Rode the Mariachi Bullitt to REI on Saturday Morning for their big annual sale. There had been an accident on Guadalupe and, as I found out, some oil, or other slippery fluid, had been sprayed across the ashpalt. Four tourists crossed the street, without looking (((or maybe without seeing? One can look in a direction without seeing anything))) and the car in front of me breaked sharply. I rolled past the car on the right side and neared the fourth person, the straggler. Instead of continuing he seemed to be spooked by my bike. (((old messenger habit – judge speed of cross traffic and head in between the obstacles or right after the last one))) If he had continued on his way I would have rolled past him easily, but now I had to break as well, the front wheel locked up and slid on the oil-coated asphalt but I got my left foot down, gave a good push with it, grunted “Move!” (((he did))) and got past without a spill. I continue to be impressed with the handling of the Bullitt. Oh, and I took one good look at the enormous line in front of REI and decided to skip the sale.

More bamboo cycles.

Size Norms

Saturday

Santa Fe news on Thursday: “Goat dies in drive-by”

Link Drop:

How Do People Use Their Smartphones? – NYTimes.com

How a watch works – from 1949 (Video)

Secret Stash (Flickr Set)

I guess that means he’s not crazy.

Gorillas & Girls

I bet that spills over a lot…

Law of Fashion (((true for Pop music as well)))

Koichi Futatsumata’s vacuum tube amplifier (((I mentioned this before. Nice that it is being built. Just under $900)))

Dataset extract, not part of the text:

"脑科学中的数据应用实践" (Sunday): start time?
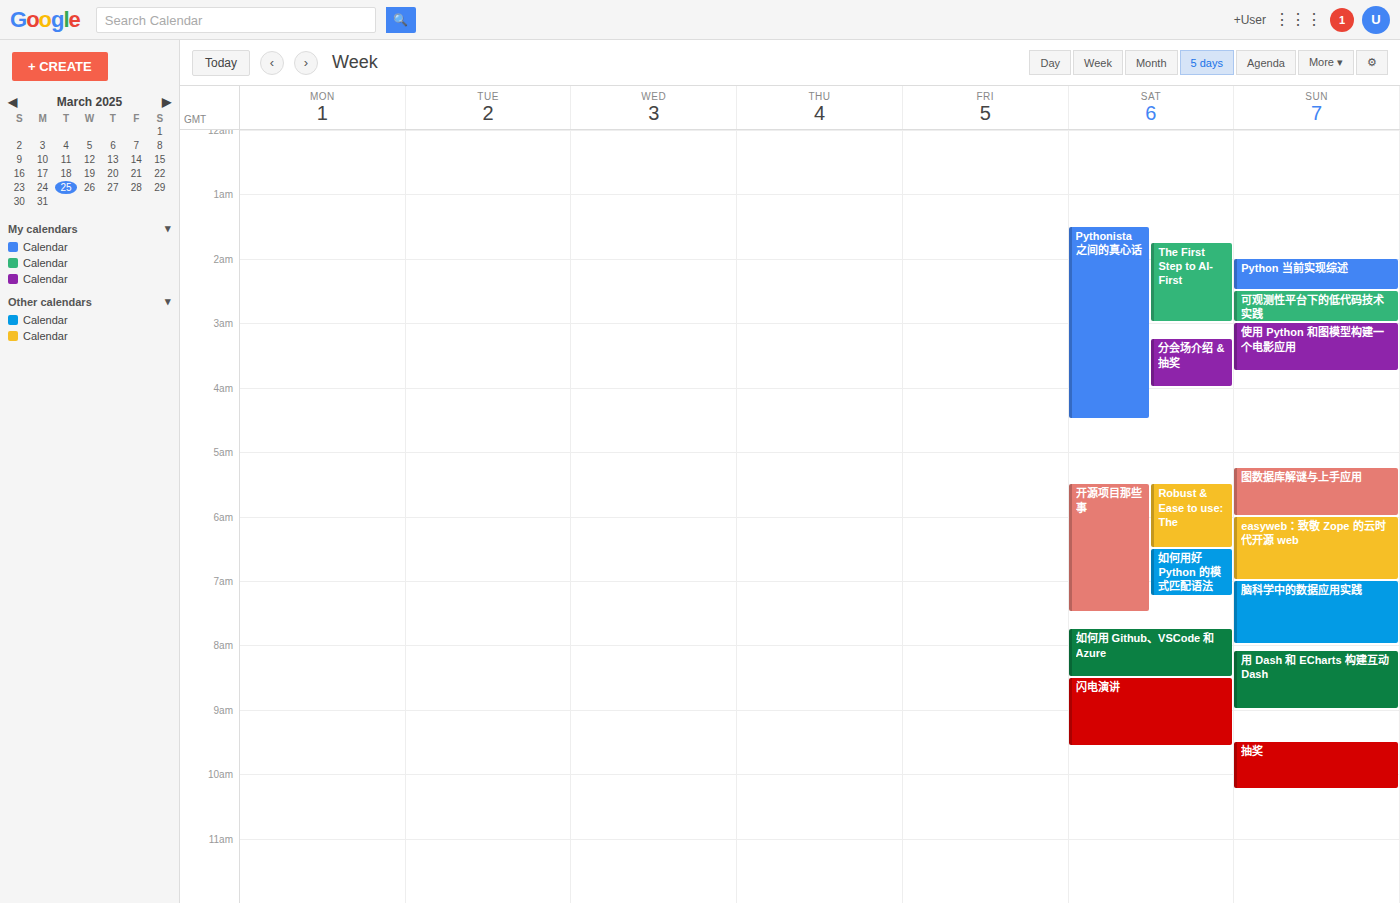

This Way, Any Way (((Yes!)))

Dinner in the Sky

Laptop or iPad

The west is no longer a beautiful model (((Momus on Japanese Culture)))

Thursday

Observation 1:

High quality data and low level of information flow turned into low quality of data, but high level of information flow.

Or:

I used to hear interesting music on the radio and would have to call the station, seeking to talk to the DJ to find out what s/he had played. Now most stations have a twitter feed that announces the mostly boring stuff they are playing.

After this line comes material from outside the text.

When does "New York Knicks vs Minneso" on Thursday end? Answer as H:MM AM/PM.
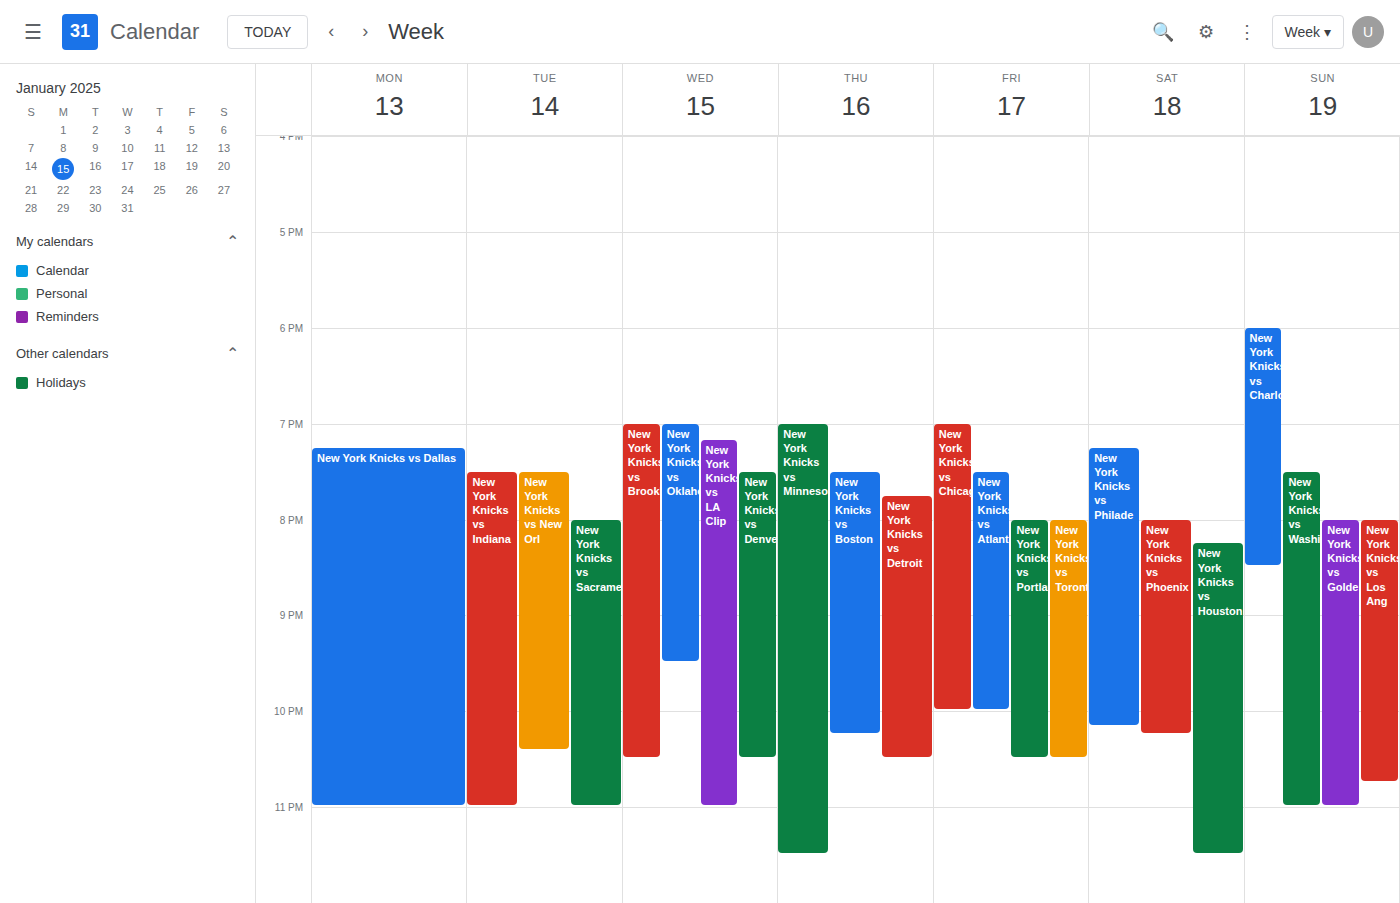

I wonder how many areas in life this is true for. High data + low info turning into low data and high info. It could be a modern trend, so much information about so little.

Observation 2:

I was having dinner at a restaurant this afternoon, early, before the place filled up. The music that was playing softly was some kind of ambient electronica, or perhaps a soundtrack, and it blended perfectly with the hum of the four ceiling fans, and the sound of cars on the street that wafted in through the open windows. And, something was making a noise like cutlery, gently rocking back and forth on dishes, perhaps agitated by a refridgerator or a dishwasher running underneath. All of these sounds were playing at about the same level, and blending well. I was the only diner in the place, there were no other customers talking, no phones ringing. Three of the waitstaff were sitting at the bar, folding napkins for the dinner rush. I had to investigate and discovered, and somehow I wasn’t pleased by this discovery, that it wasn’t cutlery on dishes at all, but a swamp cooler with a noisy fan.

William Gibson On the Future of Publishing: Made to Order Books – WSJ

For a moment I was horrified when I read that headline. I thought he might mean it the sense that Kevin Kelly and others have talked about books and music made to order, that is, remixed and regurgitated to personal taste. But, thankfully, Gibson doesn’t mean that at all…

Doesn’t do much for me, but an interesting process: iPad light painting (Vimeo)

BP Spill Fix suggested by Douglas Trumbull, special effects designer for Blade Runner, among many others.

You can’t make this stuff up.

You live in the suburb, but you want that cool, modern Tadao Ando look. There is a wallpaper for that.